Mourners told the ‘queen of Osborne Street’ had a ‘heart of gold’

Roseanne Moore

People gathered at the funeral of Rosemount woman, Roseanne Moore, have been told that the 97-year-old had a ‘heart of gold’.

Roseanne Moore died peacefully at home on November 29.

At 97 years of age, it’s understood that she was the oldest member of the Rosemount community and a much-loved resident.

Father Paul Frazer said Requiem Mass at St. Eugene’s Cathedral on Tuesday where Roseanne was baptised in 1923.

He told mourners that in normal circumstances a large crowd would have attended the funeral of the ‘proud Derry woman’.

But because of the current restrictions family in Glasgow, as well as neighbours and friends would instead watch online.

The priest said Roseanne was the oldest of 10 children who grew up in a house at Alexandra Place in Derry.

It was a home where, ‘you can imagine there wasn’t a lot of room for luxury or idleness’, Fr. Frazer said.

He took time to praise the resolve of countless Derry women who, like Roseanne, ‘didn’t have it easy’ but ‘seen it through without complaining’.

Although Roseanne’s parents ‘didn’t have a lot’, Fr.

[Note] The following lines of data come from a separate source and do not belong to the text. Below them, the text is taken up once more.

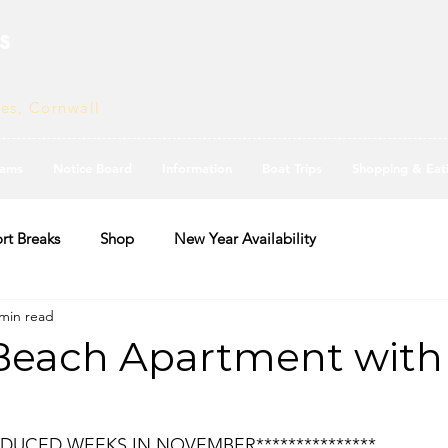
s
ves, Cornwall
ams
Notice Board
Information
Boat Trips
Shopping & Eat
rt Breaks
Shop
New Year Availability
 min read
Beach Apartment with
*REDUCED WEEKS IN NOVEMBER***************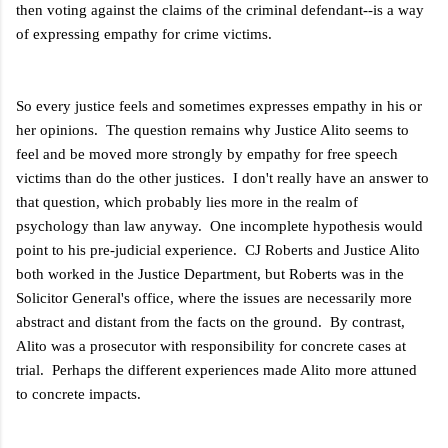
then voting against the claims of the criminal defendant--is a way
of expressing empathy for crime victims.
So every justice feels and sometimes expresses empathy in his or
her opinions. The question remains why Justice Alito seems to
feel and be moved more strongly by empathy for free speech
victims than do the other justices. I don't really have an answer to
that question, which probably lies more in the realm of
psychology than law anyway. One incomplete hypothesis would
point to his pre-judicial experience. CJ Roberts and Justice Alito
both worked in the Justice Department, but Roberts was in the
Solicitor General's office, where the issues are necessarily more
abstract and distant from the facts on the ground. By contrast,
Alito was a prosecutor with responsibility for concrete cases at
trial. Perhaps the different experiences made Alito more attuned
to concrete impacts.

Frazer said, they taught their children ‘how to love and to be decent people’ – ‘to believe that God is walking that journey with them’.

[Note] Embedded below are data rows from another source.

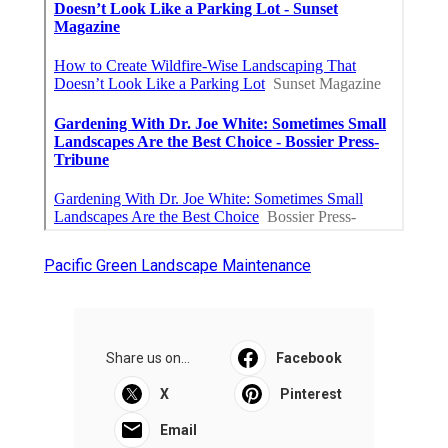
Pacific Green Landscape Maintenance
Share us on...
Facebook
X
Pinterest
Email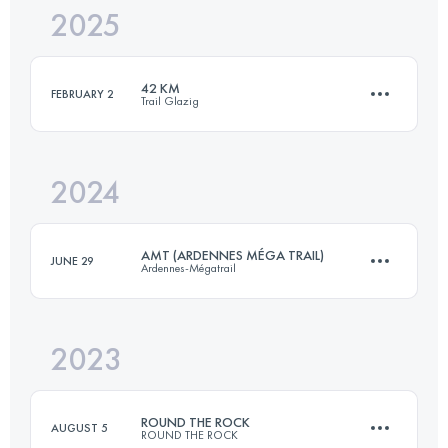
2025
47 KM
1600 M+
42 KM
FEBRUARY 2
Trail Glazig
Login to access the UTMB Index
2024
42 KM
762 M+
AMT (ARDENNES MÉGA TRAIL)
JUNE 29
Ardennes-Mégatrail
Login to access the UTMB Index
2023
85 KM
4000 M+
ROUND THE ROCK
AUGUST 5
ROUND THE ROCK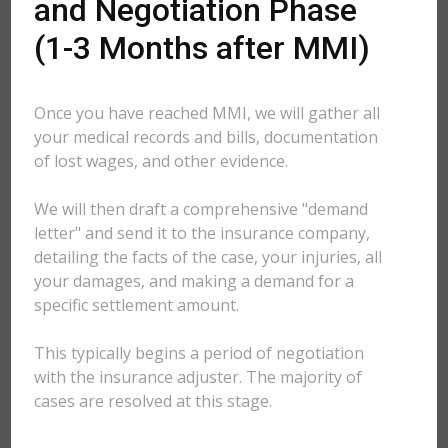
and Negotiation Phase
(1-3 Months after MMI)
Once you have reached MMI, we will gather all
your medical records and bills, documentation
of lost wages, and other evidence.
We will then draft a comprehensive "demand
letter" and send it to the insurance company,
detailing the facts of the case, your injuries, all
your damages, and making a demand for a
specific settlement amount.
This typically begins a period of negotiation
with the insurance adjuster. The majority of
cases are resolved at this stage.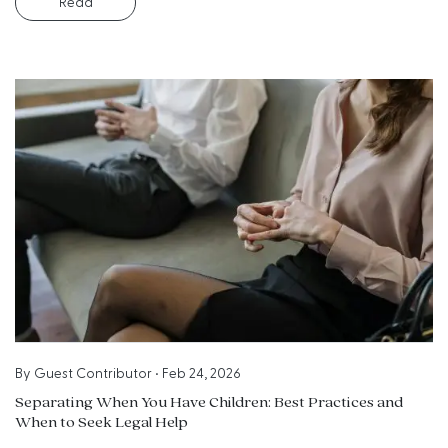
Read
By
Guest Contributor
•
Feb 24, 2026
Separating When You Have Children: Best Practices and
When to Seek Legal Help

Born between two world wars and living in the North of Ireland when partition was relatively new, Roseanne had ‘many difficulties to overcome’.

Her grandparents home at Clonmany acted as a retreat, allowing her to ‘escape’.

When Roseanne’s mother became ill, she took on parenting responsibilities for younger siblings and sacrificed her own dreams, turning down a scholarship at Thornhill.

Mourners heard that the Rosemount woman worked long hours at the Star Factory and was happy receiving her first pay cheque of six Shillings or 30p in today’s currency.

After her mother died, Roseanne took on even more responsibilities.

While out at the Corinthian Ballroom she met the love of her life, Patrick, having been ‘bought by a lemonade’, Fr. Frazer light-heartedly said.

The couple married at Long Tower chapel in 1944 as the Second World War was drawing to a close.

Father Frazer said: “Gold was scarce which explains why the wedding ring was so thin.

“By thinking about the image of the wedding ring you can understand who she was.

“There wasn’t much gold in her wedding ring but plenty in her heart.”

People were welcomed into her home with tea and biscuits.

Family was central to her life and she passed on that love and modesty to her daughters.

In 1987, husband Patrick died which left a ‘gaping hole in her life and heart’.

Once again, she took her place at the head of the family and that is where she remained.

“There’s still only one Queen of Osborne Street,” Father Frazer said.

Memories, ‘good and bad’ were made on Osborne Street, and the passing of two daughters were ‘devastating blows’.

But through it all Roseanne kept her faith in God.

The way family looked after her was a ‘credit’ to them all, Fr. Frazer added.

One of her gifts, Fr. Frazer said, was drawing the best out of people and that will be the legacy she leaves behind.
Roseanne was the beloved wife of the late Patrick, loving mother of Patricia, Caroline, Lucia and the late Dolores and Maureen.

A darling grandmother, great grandmother and great-great-grandmother.

Beloved mother-in-law of John and Hugh.

And dear sister of Margaret and the late Barney, Kathleen, Patsy, Celine, Maureen, Eileen, Harry and Winifred.